Output the lines of the entries below beginning at the one with "line: (704, 70) -> (720, 83), added" and ending with the last, exactly as written and without pictures.

________

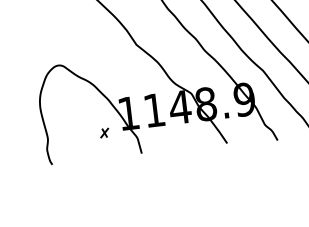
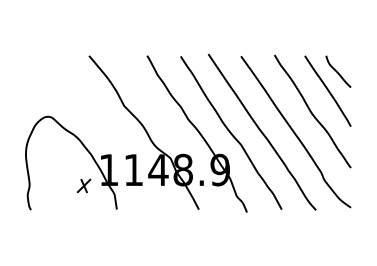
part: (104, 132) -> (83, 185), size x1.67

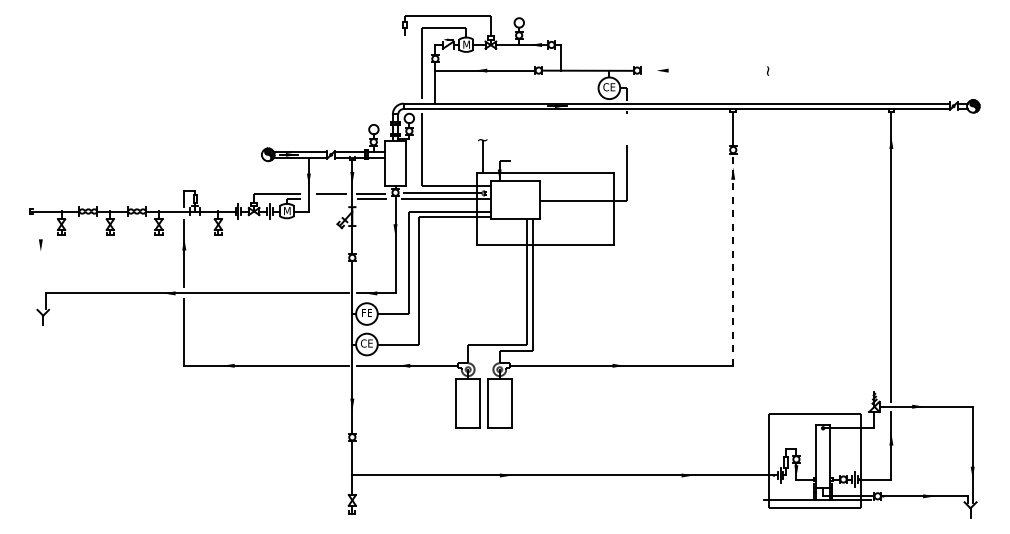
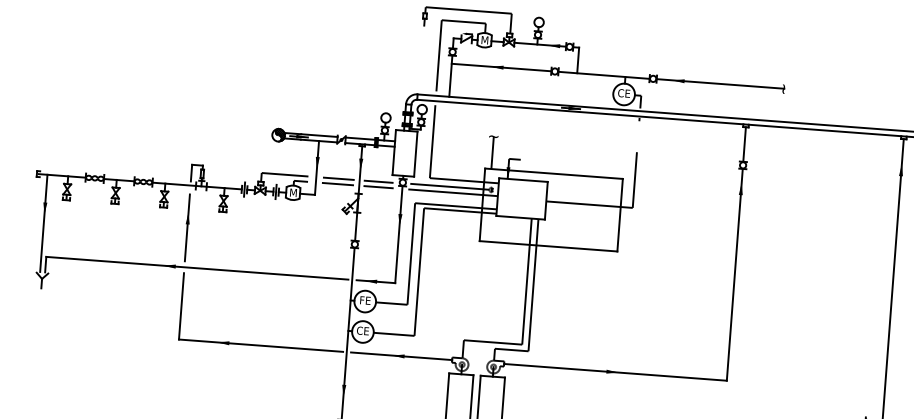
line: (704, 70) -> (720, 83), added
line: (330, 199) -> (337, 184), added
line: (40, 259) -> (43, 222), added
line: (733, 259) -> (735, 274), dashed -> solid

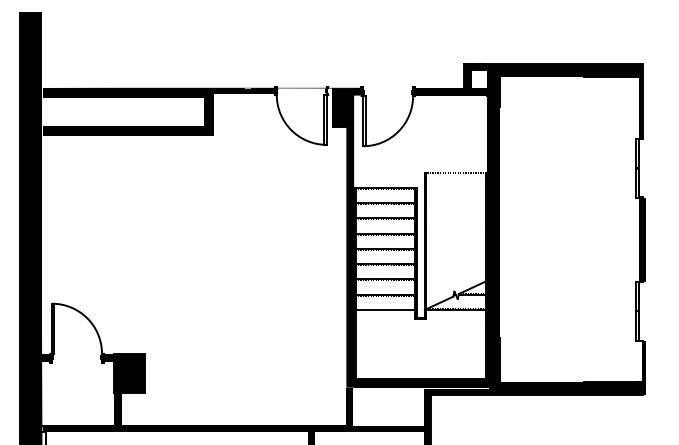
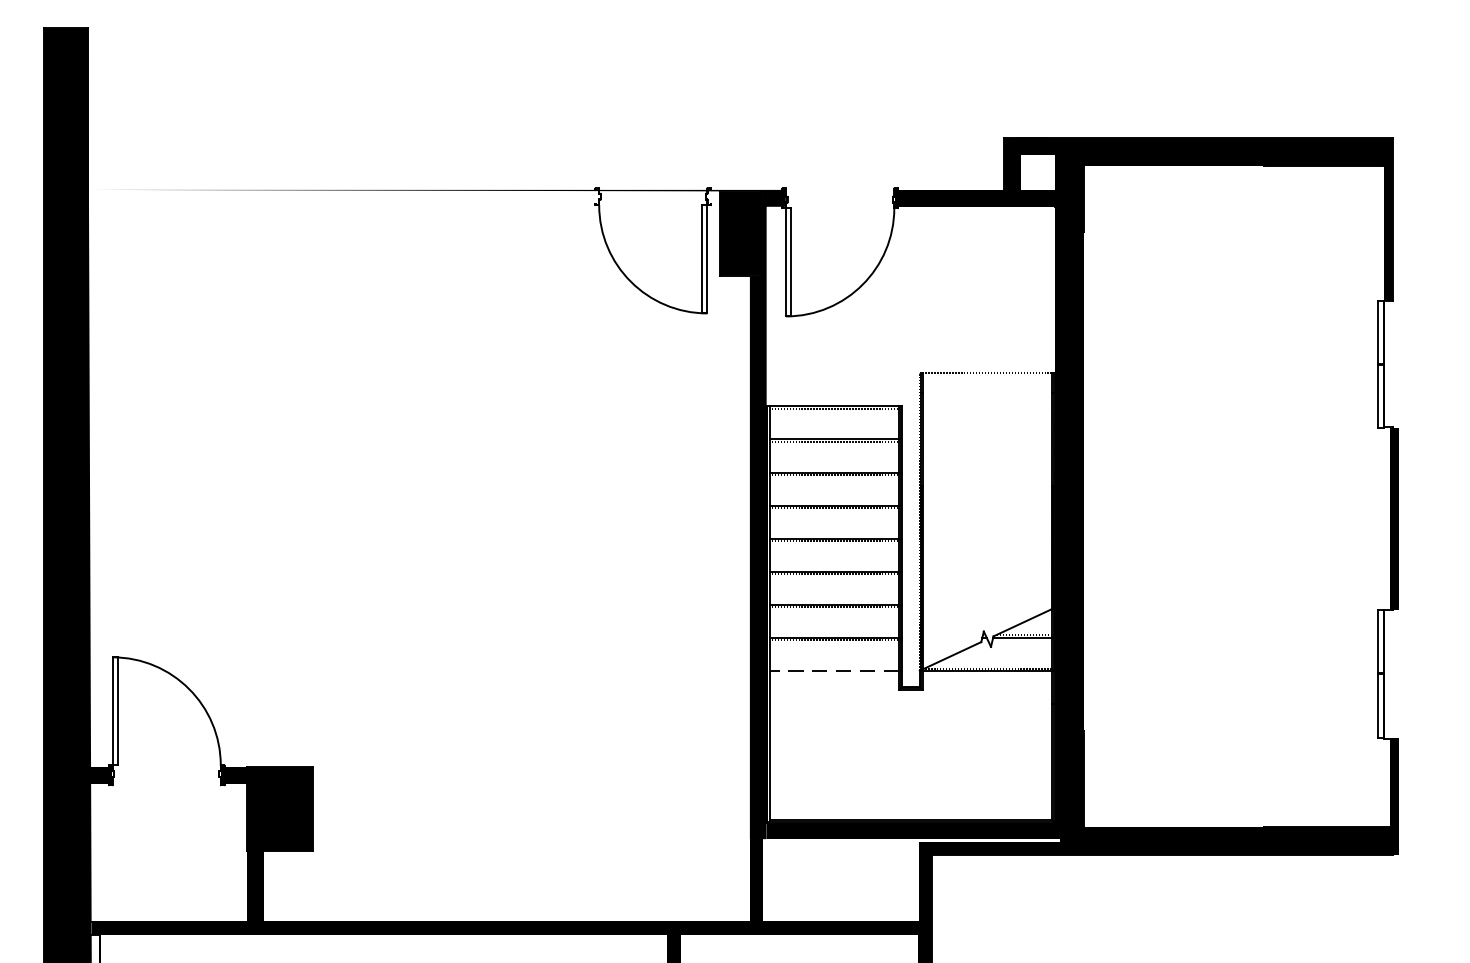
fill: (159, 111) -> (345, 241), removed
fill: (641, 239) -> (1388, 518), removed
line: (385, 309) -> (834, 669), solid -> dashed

________

_Reply_.
line: (704, 70) -> (720, 83), added
line: (330, 199) -> (337, 184), added
line: (40, 259) -> (43, 222), added
line: (733, 259) -> (735, 274), dashed -> solid

fill: (159, 111) -> (345, 241), removed
fill: (641, 239) -> (1388, 518), removed
line: (385, 309) -> (834, 669), solid -> dashed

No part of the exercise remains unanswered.